AIMEDBIO

AMB302 is a first-in-class FGFR3 ADC that targets solid tumors with FGFR3 mutations or overexpression.

FGFR3 is known to be overexpressed in various solid tumors, including bladder cancer (urothelial carcinoma), head and neck cancer, and glioblastoma, while its expression in normal tissues is minimal.

Leveraging a wide therapeutic index, AMB302 has demonstrated improvements in both safety and efficacy compared to conventional ADCs. In preclinical studies, monotherapy with AMB302 extended survival by 107%, and when used in combination with an immune checkpoint inhibitor, it increased the survival period by over 300%.

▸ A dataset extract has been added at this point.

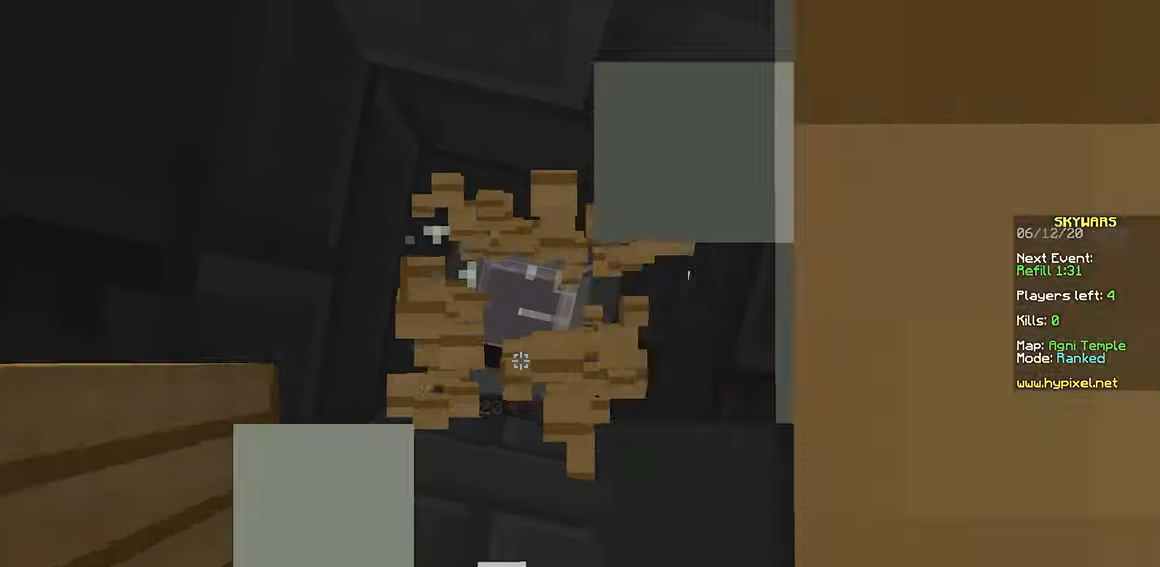
{"keys": [], "mouse": [], "events": [[484, "mouse_left", "up"]]}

Based on these excellent tolerability and efficacy results from the preclinical development stage, the Investigational New Drug (IND) application for a Phase 1 clinical trial was approved by the U.S. Food and Drug Administration (FDA) in September 2024 and by the South Korean Ministry of Food and Drug Safety (MFDS) in April 2025. In February 2025, the FDA also granted Orphan Drug Designation (ODD) to AMB302 for the treatment of glioblastoma.

On December 11, 2024, we exclusively licensed the global rights for the development, manufacturing, and commercialization of AMB302 to Biohaven. The asset has been assigned the new code name BHV-1530.

ADC candidate for solid tumors, targeting patient subgroups with overexpression of the target in various cancers, including lung, colorectal, and breast cancer.

AMB303 is a best-in-class ROR1 ADC that targets the surface protein of solid tumor cells where ROR1 is overexpressed, such as in lung, breast, and ovarian cancer. It is an ADC that links our self-developed anti-ROR1 antibody to a cytotoxic payload, the Topo I inhibitor (AMB402), which was co-developed with Samsung Biologics. This is our first ADC developed using only our own technology.

It showed excellent anti-cancer efficacy and tolerability in various ROR1-positive solid tumor models, and is currently undergoing IND-enabling studies and development for entry into clinical trials.